Description
[Modène, Cornelio Gadaldini l'aîné, probablement 1559]. Petit in-4, (4 dont le dernier blanc)-116 ff., veau écaille, dos lisse cloisonné et fleuronné avec pièce de titre brune ; dos frotté avec coiffes et coins usagés , triple filet doré encadrant les plats avec fleurons d'angles et en écoinçons, coupes filetées, roulette intérieure dorée, tranches dorées (reliure du XVIIIe siècle).ÉDITION ORIGINALE, publiée sous le voile de l'anonyme en raison de la clandestinité dans laquelle vivait alors Castelvetro. Elle est cependant ornée au titre de l'emblème gravé sur bois de celui-ci à la devise grecque « κέκρικα » (« j'ai jugé »), probablement empruntée à la 5e épître aux Corinthiens où saint Paul vouait à l'Enfer un homme impudique qui faisait pourtant la fierté de sa communauté.
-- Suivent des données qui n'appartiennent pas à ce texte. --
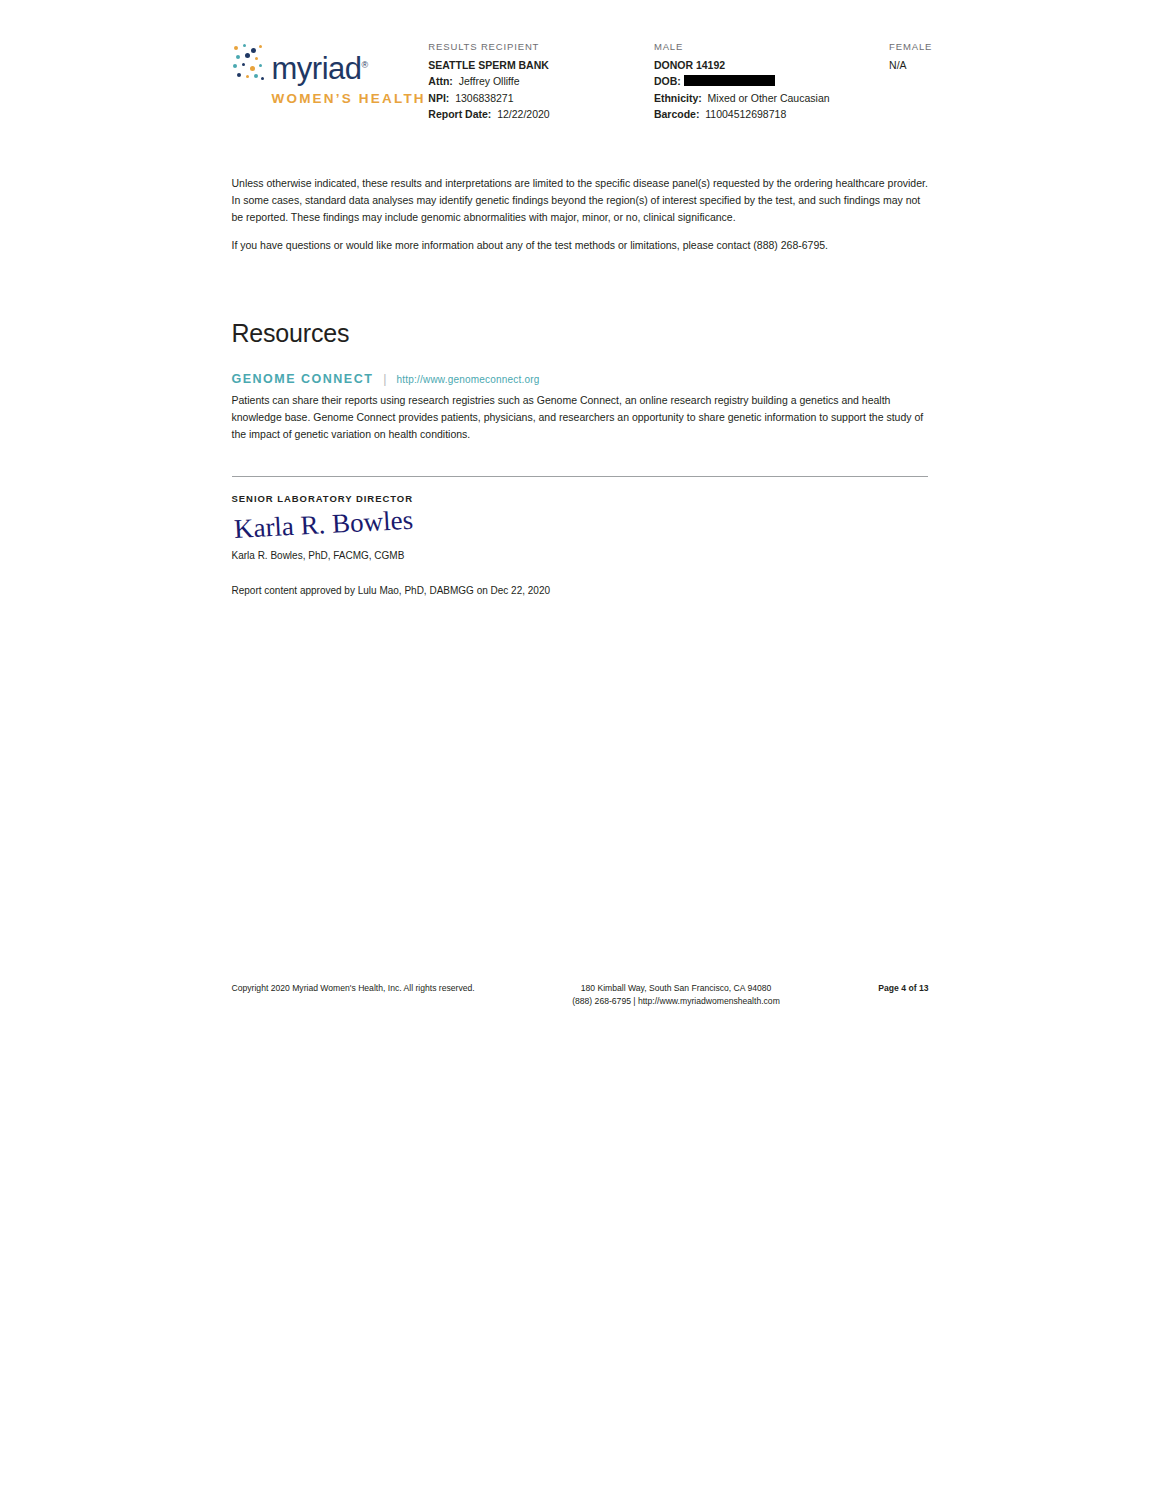myriad®
WOMEN’S HEALTH
Results Recipient
SEATTLE SPERM BANK
Attn: Jeffrey Olliffe
NPI: 1306838271
Report Date: 12/22/2020
Male
DONOR 14192
DOB:
Ethnicity: Mixed or Other Caucasian
Barcode: 11004512698718
Female
N/A
Unless otherwise indicated, these results and interpretations are limited to the specific disease panel(s) requested by the ordering healthcare provider. In some cases, standard data analyses may identify genetic findings beyond the region(s) of interest specified by the test, and such findings may not be reported. These findings may include genomic abnormalities with major, minor, or no, clinical significance.
If you have questions or would like more information about any of the test methods or limitations, please contact (888) 268-6795.
Resources
Genome Connect | http://www.genomeconnect.org
Patients can share their reports using research registries such as Genome Connect, an online research registry building a genetics and health knowledge base. Genome Connect provides patients, physicians, and researchers an opportunity to share genetic information to support the study of the impact of genetic variation on health conditions.
Senior Laboratory Director
Karla R. Bowles
Karla R. Bowles, PhD, FACMG, CGMB
Report content approved by Lulu Mao, PhD, DABMGG on Dec 22, 2020
Copyright 2020 Myriad Women's Health, Inc. All rights reserved.
180 Kimball Way, South San Francisco, CA 94080
(888) 268-6795 | http://www.myriadwomenshealth.com
Page 4 of 13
PAMPHLET DE POLÉMIQUE LITTÉRAIRE SUR FOND D'ACCUSATION D'HÉRÉSIE. Le poète et traducteur Annibal Caro (1507-1566) avait en 1553 publié une canzone en vers, Venite all'ombra dei gran gigli d'oro (« Venez à l'ombre des grands lys d'or »), dithyrambe en l'honneur de la Couronne de France écrit à la demande du cardinal Alessandro Farnese, et que Joachim Du Bellay avait traduite en français. Lodovico Castelvetro émit des critiques, engageant une longue dispute qui, quoique fondée sur une vraie dissension au plan des principes linguistiques et littéraires, prit une tournure tragique : Annibal Caro, blessé dans son orgueil de poète de Cour, publia pour se défendre une Apologia degli Academici di Banchi di Roma (1558), dans laquelle, descendant jusqu'au ton bouffon de la pasquinade, il accusait ouvertement Lodovico Castelvetro d'hérésie. Quarante-cinq jours plus tard, ce dernier répliqua avec la présente Ragione, où il y synthétise ses arguments, critique le choix d'un vocabulaire élargi à des termes vils ou étrangers, vilipende l'usage de métaphores hasardeuses ou l'incohérence et la boursouflure du style.
UN DES GRANDS HUMANISTES ITALIENS DE SON TEMPS, LODOVICO CASTELVETRO (1505-1571) fut écrivain, théoricien de la littérature, philologue, philosophe, traducteur et commentateur, publiant de nombreux livres et laissant plusieurs inédits – son travail sur la Poétique d'Aristote contribua au développement du néoclassicisme italien et à l'adoption de la règle des trois unités dans les œuvres dramatiques.
D'abord fonctionnaire d'État à Modène, dans les États du duc de Ferrare, Lodovico Castelvetro se voua bientôt à la littérature et entra dans le groupe dit de l'Académie de Modène. Cependant, ses sympathies intellectuelles et morales pour la Réforme lui valurent d'être la victime d'une cabale qui plongea sa vie dans le chaos malgré la protection que lui apportèrent toujours les Este depuis Ferrare. En 1555, avec l'imprimeur Antonio Gabaldini, il fut sommé par le pape de s'expliquer sur ses convictions religieuses, mais, défendu par le duc de Ferrare, il évita tout d'abord les ennuis. Cependant, la polémique avec Annibal Caro s'envenimant, celui-ci accusa Lodovico Castelvetro d'être le commanditaire d'un meurtre. Le mis en cause s'enfuit en 1556 et fut condamné à mort par contumace à Modène. En 1560, Lodovico Castelvetro accepta de se soumettre à un interrogatoire à Rome, mais devant la tournure que prenaient les choses, il s'enfuit de nouveau par crainte de la torture, et fut condamné pour hérésie. Réfugié en Suisse, il séjourna d'abord à Chiavenna dans les Grisons, où s'était formée une colonie de réformés italiens, puis, invité à Genève, il y occupa une chaire académique de 1564 à 1566. Le reste de sa vie fut ballottée entre Genève, Lyon et Chiavenna où, hormis un séjour à Vienne où il fut reçu avec honneur par l'empereur, il acheva ses jours.
Note bibliographique ancienne en italien, à l'encre au titre ; manchettes marginales anciennes en français, à l'encre.
L'EXEMPLAIRE DU MARQUIS DE QUINCY (ex-libris manuscrit au titre). Général d'artillerie, Charles Sevin (1666-1736) fut gouverneur d'Auvergne, grand-bailli de Meaux, et publia en 1726 un célèbre ouvrage sur L'Art de la guerre.